Tim and Jane Paulson celebrate golden year in Hancock Park
On a beautiful fall afternoon in the backyard of their Hancock Park home of 38 years, Tim and Jane Paulson threw a big family party to celebrate their 50th wedding anniversary. Toddlers ran around, food was catered and the weather was golden.
Jane had always wanted a fall wedding. When Tim proposed to her in June of 1973, she immediately said yes. They were married just a few months later, at ages 23 and 24, in November –– two days after Thanksgiving.
“We were a relationship waiting to be declared,” Jane said.
Tim and Jane met at Georgetown University. He was a junior, she was a sophomore and they ran in the same circle of English majors: writers, poets and people who would go watch Ingmar Bergman and Federico Fellini movies.
“We met at a party,” Jane said. “It was an eclipse party — a total eclipse was coming the next day. I was sitting on the floor, and Tim came over and said, ‘I heard you like Yeats.’ We started talking about Irish poetry for a few minutes.”

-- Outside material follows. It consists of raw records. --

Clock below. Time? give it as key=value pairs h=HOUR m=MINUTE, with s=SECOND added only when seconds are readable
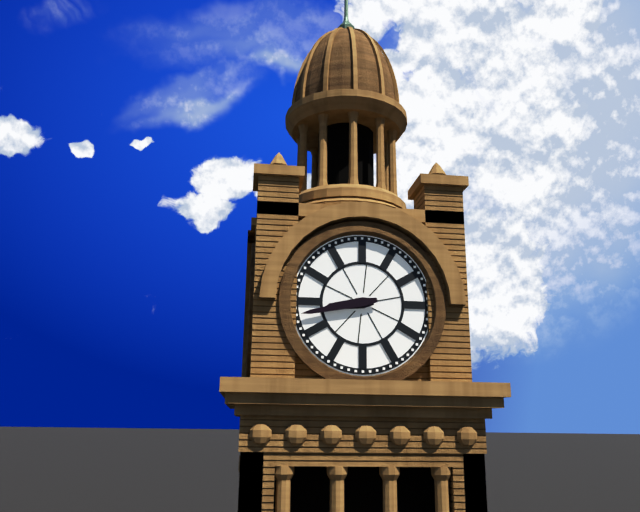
h=8 m=43
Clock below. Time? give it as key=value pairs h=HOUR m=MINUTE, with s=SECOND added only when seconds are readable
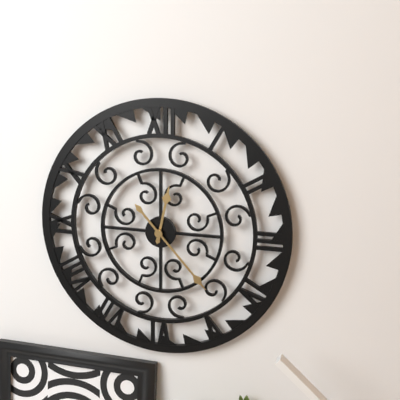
h=12 m=23
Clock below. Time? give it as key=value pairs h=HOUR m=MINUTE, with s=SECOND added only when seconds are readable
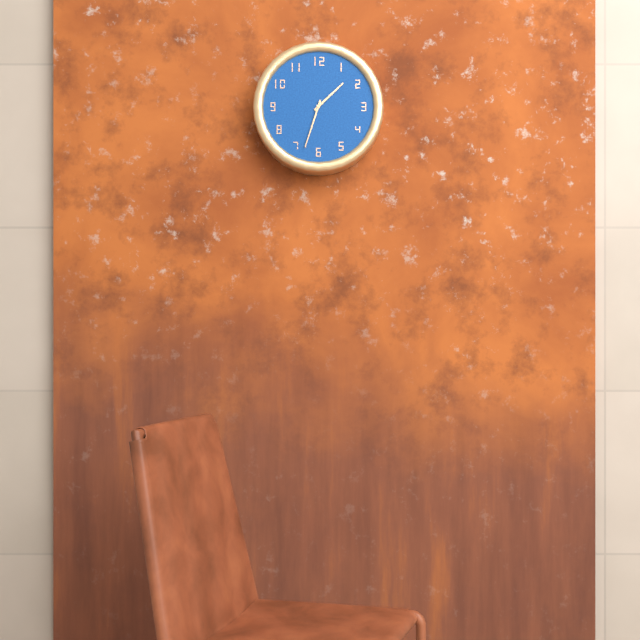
h=1 m=33
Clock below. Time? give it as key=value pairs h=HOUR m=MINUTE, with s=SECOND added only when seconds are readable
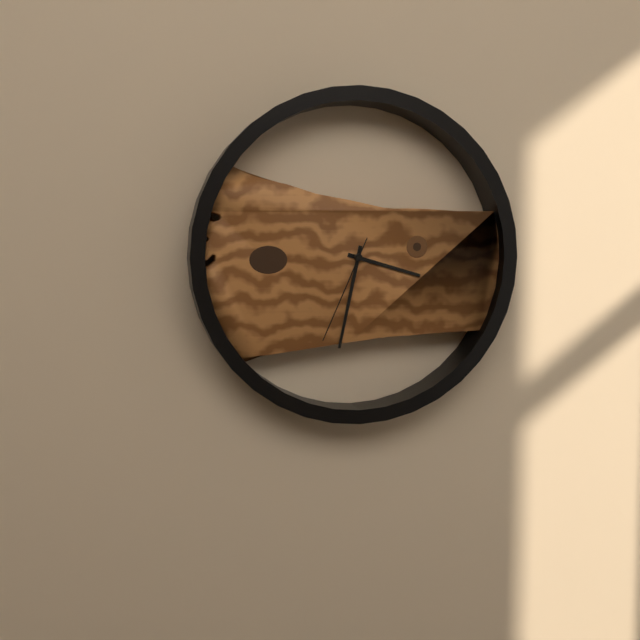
h=3 m=32 s=34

This was in the spring, and they hardly saw each other afterward. Jane did not return to campus for the fall semester. She went to England and Ireland to study, of course, Yeats.
“We were destined once [she] came back,” Tim said. “We still all ran with the same crowd.”
But then it was Tim’s turn to move out of the country. He pursued a master’s in English in Toronto, whereas Jane moved to New York City, where she worked for the American Dance Festival. Tim would visit her and mutual friends, and they wound up having dinner together and talking. She also visited him in Toronto.
“There was a big shift,” Jane said. “Both of us sensed that the relationship either needed to become more or it was too hard to just be friends anymore.”
After earning his master’s degree, Tim moved to New York City and proposed a few weeks later. They decided on a small wedding. Jane wore her mother’s 1940s wedding dress and made her bouquets out of straw flowers. Their wedding reception was at a small restaurant on Columbus Avenue. The great pride of the reception was their wedding cake, baked by the famous Miss Grimble.
Their honeymoon in Portugal marked the beginning of a long-shared love for travel. Instead of buying their first home, they spent their savings on a year of travel around Europe.
“We’d been married a couple of years when we went, and it turned out to be like super glue,” Jane said.
After more than a decade on the East Coast, they relocated to Los Angeles for Tim’s job in advertising sales for The Economist. They had three young boys in tow: Jay, who was 6; Robert, who was 3; and Christopher, who was only 8 weeks old.
The day they arrived was the opening ceremonies for the 1984 Los Angeles Olympics. They had a first home in Venice and moved two years later to North June Street, where they have lived ever since.
“The minute we found Hancock Park, it was love at first sight,” Tim said. “Jane grew up in Kansas City, and I grew up in Memphis. This old neighborhood with trees that actually lost their leaves in the fall — it looked like midtown Memphis or Kansas City.”
They now have seven grandchildren; six boys and one girl. Following the death of their middle son, Robert, they have been raising their grandson Lion, a junior at Loyola High School.
“It’s been fun to be back raising a child again because, second time around, he keeps us young,” Jane said.
Writing is also what keeps them young. Tim has written 12 novels, two of which are published. Jane is the author of a “how-to” guidebook for pregnant career women. She is a member of the Writers Guild of America, having worked for the soap opera “Santa Barbara” and for Fox Kids Network and the Discovery Channel.
Jane continues to write screenplays. Tim considers himself a novelist with a day job. He left advertising sales 10 years ago and now works in real estate, currently at Plus One Real Estate.
According to Tim and Jane, there is no trick to reaching 50 years of marriage.
“It helps to be really good friends,” Jane said. “We had that foundation. We were lucky.”